▶ _TASK PROMPT_: Your answer should consist only of the lines below from the one with "left ankle: (224, 211, 4)" through the one with "right hip: (276, 177, -3)", copied exactly.

(Human keypoint data)

********

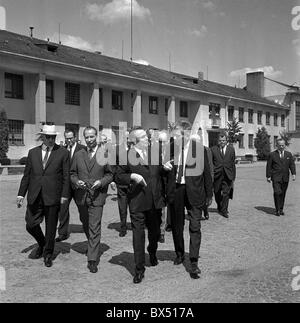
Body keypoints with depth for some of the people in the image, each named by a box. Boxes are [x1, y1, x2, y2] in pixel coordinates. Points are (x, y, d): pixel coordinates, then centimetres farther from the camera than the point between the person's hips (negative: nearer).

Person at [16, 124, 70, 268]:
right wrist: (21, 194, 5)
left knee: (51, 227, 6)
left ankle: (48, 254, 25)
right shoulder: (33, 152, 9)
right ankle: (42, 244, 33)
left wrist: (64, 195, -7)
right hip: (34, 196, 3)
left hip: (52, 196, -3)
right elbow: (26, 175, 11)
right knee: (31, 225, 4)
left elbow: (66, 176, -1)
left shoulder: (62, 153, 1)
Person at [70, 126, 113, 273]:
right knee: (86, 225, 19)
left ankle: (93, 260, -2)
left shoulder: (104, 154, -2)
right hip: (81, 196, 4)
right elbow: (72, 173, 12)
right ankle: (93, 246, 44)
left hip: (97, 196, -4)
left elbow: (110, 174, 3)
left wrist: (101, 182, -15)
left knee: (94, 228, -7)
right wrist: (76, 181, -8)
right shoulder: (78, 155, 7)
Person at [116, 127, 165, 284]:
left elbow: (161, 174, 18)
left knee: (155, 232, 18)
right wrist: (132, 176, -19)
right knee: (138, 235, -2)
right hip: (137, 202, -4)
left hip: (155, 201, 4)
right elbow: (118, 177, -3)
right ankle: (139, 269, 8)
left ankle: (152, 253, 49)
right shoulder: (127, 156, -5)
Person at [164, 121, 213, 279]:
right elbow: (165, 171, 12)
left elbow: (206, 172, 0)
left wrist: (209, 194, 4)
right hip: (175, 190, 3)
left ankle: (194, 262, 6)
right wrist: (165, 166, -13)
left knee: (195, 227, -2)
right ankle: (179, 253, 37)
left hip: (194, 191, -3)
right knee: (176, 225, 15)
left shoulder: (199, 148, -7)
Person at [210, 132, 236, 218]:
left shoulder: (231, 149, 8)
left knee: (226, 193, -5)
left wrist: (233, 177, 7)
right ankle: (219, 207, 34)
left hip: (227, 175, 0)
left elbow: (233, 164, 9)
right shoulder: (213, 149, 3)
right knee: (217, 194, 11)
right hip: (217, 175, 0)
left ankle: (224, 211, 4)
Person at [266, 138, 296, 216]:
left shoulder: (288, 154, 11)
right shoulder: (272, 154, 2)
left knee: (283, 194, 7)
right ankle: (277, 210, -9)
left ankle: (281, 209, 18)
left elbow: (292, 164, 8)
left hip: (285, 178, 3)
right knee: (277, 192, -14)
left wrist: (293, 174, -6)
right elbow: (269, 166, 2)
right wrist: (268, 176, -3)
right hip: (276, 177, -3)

********

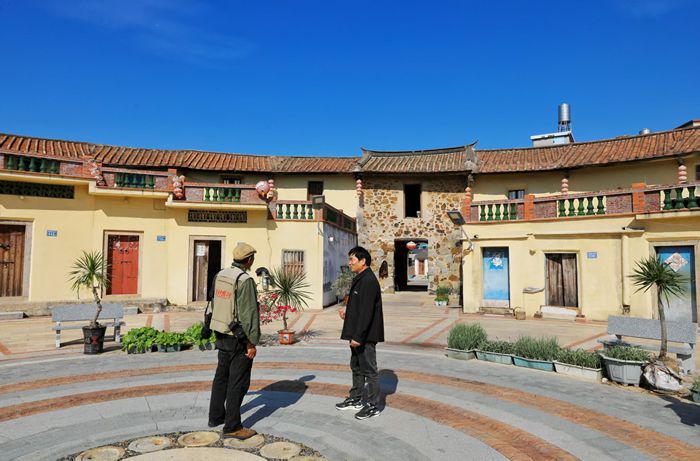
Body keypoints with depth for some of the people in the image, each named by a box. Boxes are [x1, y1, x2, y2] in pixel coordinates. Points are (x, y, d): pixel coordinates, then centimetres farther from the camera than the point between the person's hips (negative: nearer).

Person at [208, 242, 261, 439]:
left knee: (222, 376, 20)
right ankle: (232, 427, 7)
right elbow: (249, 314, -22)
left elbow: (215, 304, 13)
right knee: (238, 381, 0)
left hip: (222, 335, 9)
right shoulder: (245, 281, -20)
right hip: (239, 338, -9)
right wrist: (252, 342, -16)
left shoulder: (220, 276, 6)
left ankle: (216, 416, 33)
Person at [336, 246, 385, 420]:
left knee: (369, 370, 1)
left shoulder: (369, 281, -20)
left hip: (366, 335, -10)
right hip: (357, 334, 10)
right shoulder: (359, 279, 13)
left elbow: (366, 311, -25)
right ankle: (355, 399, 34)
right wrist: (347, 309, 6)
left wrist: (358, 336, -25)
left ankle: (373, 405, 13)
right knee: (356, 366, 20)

********

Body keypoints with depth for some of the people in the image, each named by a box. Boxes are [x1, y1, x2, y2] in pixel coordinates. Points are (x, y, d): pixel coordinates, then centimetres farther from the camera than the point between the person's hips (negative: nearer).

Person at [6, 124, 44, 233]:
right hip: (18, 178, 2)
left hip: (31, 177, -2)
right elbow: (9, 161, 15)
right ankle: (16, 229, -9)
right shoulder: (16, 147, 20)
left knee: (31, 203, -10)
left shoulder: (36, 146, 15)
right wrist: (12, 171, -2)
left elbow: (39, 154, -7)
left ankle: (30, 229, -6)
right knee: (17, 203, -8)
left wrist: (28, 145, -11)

********

▶ _ANSWER TO THIS TASK_:
left ankle: (224, 211, 4)
Person at [266, 138, 296, 216]:
left shoulder: (288, 154, 11)
right shoulder: (272, 154, 2)
left knee: (283, 194, 7)
right ankle: (277, 210, -9)
left ankle: (281, 209, 18)
left elbow: (292, 164, 8)
left hip: (285, 178, 3)
right knee: (277, 192, -14)
left wrist: (293, 174, -6)
right elbow: (269, 166, 2)
right wrist: (268, 176, -3)
right hip: (276, 177, -3)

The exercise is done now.